New York Public Library and Mother turn Instagram into digital bookshelf

“Insta novels” function allows Alice’s Adentures in Wonderland to be read on the platform, which is combining animations with text from the entire novel.

The New York Public library has used Instagram to bring digital versions of classic books to a wider audience.

Creative consultancy Mother has helped bring the Insta Novels project to life through the social media platform’s “Stories” function, which shows images for a limited time before they disappear and the next image pops up.

Corinna Falusi, Partner and Chief Creative Officer of Mother in New York says Instagram has “unknowingly created the perfect bookshelf” for digital novels.

The first book to be brought to the platform is Lewis Carroll’s Alice’s Adventures in Wonderland, which was uploaded to the library’s Instagram (@nypl) account on 22 August. It is uploaded in two parts.

“Highlights” feature means entire book can be read

Making use of Instagram’s “Highlights” feature, the digital book will remain on the library’s page for a prolonged time and will not disappear after 24 hours as other Instagram stories do.

As more books are uploaded to the Instagram account over time, the project aims to turn the “Highlights” row into a digital bookshelf, allowing users to access books at any time.

The design of the digitised Alice Through the Looking Glass upload aims to mirror the “unique layouts” of the original book, with the addition of new stills, graphics and videos.

The text in the book is presented on a warm white background in a Georgia font. The typeface was chosen to “pay homage to the written word in both print and digital” according to the library, as it was one the first fonts used to make longer pieces of writing easier to read on digital screens.

Magoz worked on animation and illustration

New illustrations and animations have been added to the digital book, which were created by designer Magoz, who Mother say was chosen partly for their “significant presence” on Instagram. The @Magoz Instagram account has more than 57,000 followers.

The book begins with an animated graphic video which features an abstract image of Alice made up of circular blocks of colour to represent her blue dress and yellow hair.

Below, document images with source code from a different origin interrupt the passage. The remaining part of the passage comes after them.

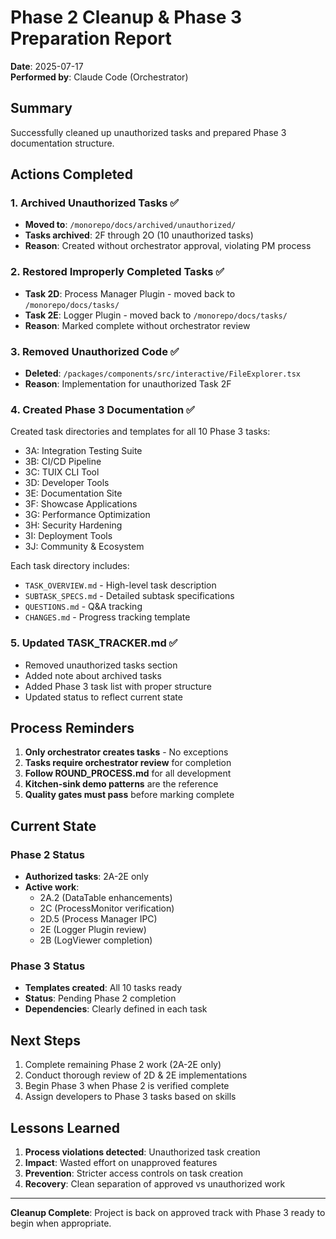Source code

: # Phase 2 Cleanup & Phase 3 Preparation Report

**Date**: 2025-07-17  
**Performed by**: Claude Code (Orchestrator)

## Summary

Successfully cleaned up unauthorized tasks and prepared Phase 3 documentation structure.

## Actions Completed

### 1. Archived Unauthorized Tasks ✅
- **Moved to**: `/monorepo/docs/archived/unauthorized/`
- **Tasks archived**: 2F through 2O (10 unauthorized tasks)
- **Reason**: Created without orchestrator approval, violating PM process

### 2. Restored Improperly Completed Tasks ✅
- **Task 2D**: Process Manager Plugin - moved back to `/monorepo/docs/tasks/`
- **Task 2E**: Logger Plugin - moved back to `/monorepo/docs/tasks/`
- **Reason**: Marked complete without orchestrator review

### 3. Removed Unauthorized Code ✅
- **Deleted**: `/packages/components/src/interactive/FileExplorer.tsx`
- **Reason**: Implementation for unauthorized Task 2F

### 4. Created Phase 3 Documentation ✅
Created task directories and templates for all 10 Phase 3 tasks:
- 3A: Integration Testing Suite
- 3B: CI/CD Pipeline
- 3C: TUIX CLI Tool
- 3D: Developer Tools
- 3E: Documentation Site
- 3F: Showcase Applications
- 3G: Performance Optimization
- 3H: Security Hardening
- 3I: Deployment Tools
- 3J: Community & Ecosystem

Each task directory includes:
- `TASK_OVERVIEW.md` - High-level task description
- `SUBTASK_SPECS.md` - Detailed subtask specifications
- `QUESTIONS.md` - Q&A tracking
- `CHANGES.md` - Progress tracking template

### 5. Updated TASK_TRACKER.md ✅
- Removed unauthorized tasks section
- Added note about archived tasks
- Added Phase 3 task list with proper structure
- Updated status to reflect current state

## Process Reminders

1. **Only orchestrator creates tasks** - No exceptions
2. **Tasks require orchestrator review** for completion
3. **Follow ROUND_PROCESS.md** for all development
4. **Kitchen-sink demo patterns** are the reference
5. **Quality gates must pass** before marking complete

## Current State

### Phase 2 Status
- **Authorized tasks**: 2A-2E only
- **Active work**: 
  - 2A.2 (DataTable enhancements)
  - 2C (ProcessMonitor verification)
  - 2D.5 (Process Manager IPC)
  - 2E (Logger Plugin review)
  - 2B (LogViewer completion)

### Phase 3 Status
- **Templates created**: All 10 tasks ready
- **Status**: Pending Phase 2 completion
- **Dependencies**: Clearly defined in each task

## Next Steps

1. Complete remaining Phase 2 work (2A-2E only)
2. Conduct thorough review of 2D & 2E implementations
3. Begin Phase 3 when Phase 2 is verified complete
4. Assign developers to Phase 3 tasks based on skills

## Lessons Learned

1. **Process violations detected**: Unauthorized task creation
2. **Impact**: Wasted effort on unapproved features
3. **Prevention**: Stricter access controls on task creation
4. **Recovery**: Clean separation of approved vs unauthorized work

---

**Cleanup Complete**: Project is back on approved track with Phase 3 ready to begin when appropriate.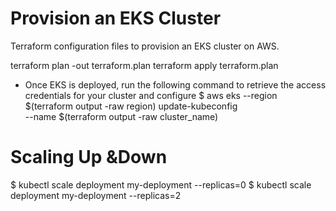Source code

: # Provision an EKS Cluster

Terraform configuration files to provision an EKS cluster on AWS.

terraform plan -out terraform.plan
terraform apply terraform.plan

- Once EKS is deployed, run the following command to retrieve the access credentials for your cluster and configure
$ aws eks --region $(terraform output -raw region) update-kubeconfig \
    --name $(terraform output -raw cluster_name)

Scaling Up &Down
================
$ kubectl scale deployment my-deployment --replicas=0 
$ kubectl scale deployment my-deployment --replicas=2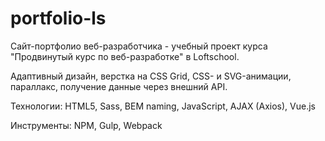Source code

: # portfolio-ls
Сайт-портфолио веб-разработчика - учебный проект курса "Продвинутый курс по веб-разработке" в Loftschool.

Адаптивный дизайн, верстка на CSS Grid, CSS- и SVG-анимации, параллакс, получение данные через внешний API.

Технологии: HTML5, Sass, BEM naming, JavaScript, AJAX (Axios), Vue.js

Инструменты: NPM, Gulp, Webpack
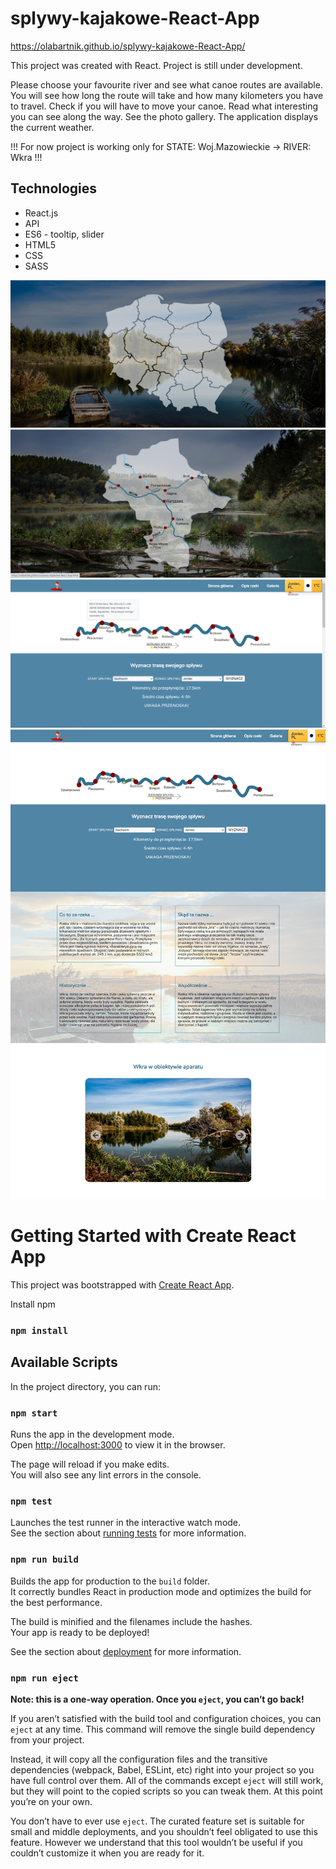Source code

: # splywy-kajakowe-React-App

https://olabartnik.github.io/splywy-kajakowe-React-App/

This project was created with React.
Project is still under development. 

Please choose your favourite river and see what canoe routes are available.
You will see how long the route will take and how many kilometers you have to travel. 
Check if you will have to move your canoe.
Read what interesting you can see along the way. See the photo gallery.
The application displays the current weather.

!!!  For now project is working only for STATE: Woj.Mazowieckie -> RIVER: Wkra !!!


## Technologies

* React.js
* API
* ES6 - tooltip, slider
* HTML5
* CSS
* SASS


![layout](screenshot1.jpg)
<br/>
![layout](screenshot2.jpg)
<br/>
![layout](screenshot3.jpg)
<br/>
![layout](screenshot4.jpg)






# Getting Started with Create React App

This project was bootstrapped with [Create React App](https://github.com/facebook/create-react-app).
 
Install npm
### `npm install`

## Available Scripts

In the project directory, you can run:

### `npm start`

Runs the app in the development mode.\
Open [http://localhost:3000](http://localhost:3000) to view it in the browser.

The page will reload if you make edits.\
You will also see any lint errors in the console.

### `npm test`

Launches the test runner in the interactive watch mode.\
See the section about [running tests](https://facebook.github.io/create-react-app/docs/running-tests) for more information.

### `npm run build`

Builds the app for production to the `build` folder.\
It correctly bundles React in production mode and optimizes the build for the best performance.

The build is minified and the filenames include the hashes.\
Your app is ready to be deployed!

See the section about [deployment](https://facebook.github.io/create-react-app/docs/deployment) for more information.

### `npm run eject`

**Note: this is a one-way operation. Once you `eject`, you can’t go back!**

If you aren’t satisfied with the build tool and configuration choices, you can `eject` at any time. This command will remove the single build dependency from your project.

Instead, it will copy all the configuration files and the transitive dependencies (webpack, Babel, ESLint, etc) right into your project so you have full control over them. All of the commands except `eject` will still work, but they will point to the copied scripts so you can tweak them. At this point you’re on your own.

You don’t have to ever use `eject`. The curated feature set is suitable for small and middle deployments, and you shouldn’t feel obligated to use this feature. However we understand that this tool wouldn’t be useful if you couldn’t customize it when you are ready for it.
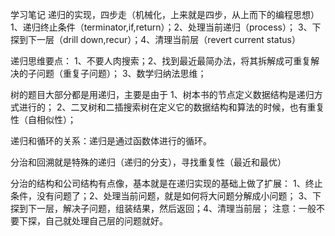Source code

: ﻿学习笔记
递归的实现，四步走（机械化，上来就是四步，从上而下的编程思想）
1、递归终止条件（terminator,if,return）；2、处理当前递归（process）；
3、下探到下一层（drill down,recur）；4、清理当前层（revert current status）

递归思维要点：
1、不要人肉搜索；2、找到最近最简办法，将其拆解成可重复解决的子问题（重复子问题）；
3、数学归纳法思维；

树的题目大部分都是用递归，主要是由于
1、树本书的节点定义数据结构是递归方式进行的；
2、二叉树和二插搜索树在定义它的数据结构和算法的时候，也有重复性（自相似性）；

递归和循环的关系：递归是通过函数体进行的循环。

分治和回溯就是特殊的递归（递归的分支），寻找重复性（最近和最优）

分治的结构和公司结构有点像，基本就是在递归实现的基础上做了扩展：
1、终止条件，没有问题了；2、处理当前问题，就是如何将大问题分解成小问题；
3、下探到下一层，解决子问题，组装结果，然后返回；4、清理当前层；
注意：一般不要下探，自己就处理自己层的问题就好。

The character, who is seen from the back, is walking in front of a swirling, psychedelic background.

Concentric circles and other shapes including hearts, diamonds and clubs zoom out towards her, giving the impression of her moving through a hole. The first page of each chapter includes a still from this animation.

Page turner function added

A stylised page turner has also been added. While reading, users can hold their thumb on the corner of their screen to hold a page and let go to turn the page.

The spot for thumbs to be placed in the bottom-right corner of the screen is marked with an image of a blue dot that transforms on each page, like a flip book. What begins as a dot morphs into a keyhole, an eye, a clock and more as the book continues.

The colour palette includes blue, red, pale yellow, light orange, red and black.

Throughout the book there are animated elements, such as when riddles appear in the text. A page pops up which tells the reader in red writing: “Animated page, lift thumb to play.”

The Metamorphosis by Kafka is next

Books the library intends to add to the platform in the near future include The Metamorphosis, a novella by Franz Kafka illustrated by César Pelizer (@cesarpelizer).

This was a fitting book choice, according to the library, as the project was “completely transforming” the way people looked at Instagram.

The Yellow Wallpaper, a short story by Charlotte Perkins Gilman illustrated by Buck (@buck_design) will also be uploaded soon.

Commenting on why the social media platform was a good fit for eBooks, Falusi, says: “From the way you turn the pages, to where you rest your thumb while reading, the experience is already unmistakably like reading a paperback novel.”

She adds that it is important promote reading “especially with today’s threats to American system of education.”

The project is in line with NYPL’s aims to “make the world’s knowledge accessible to all”, according to the library.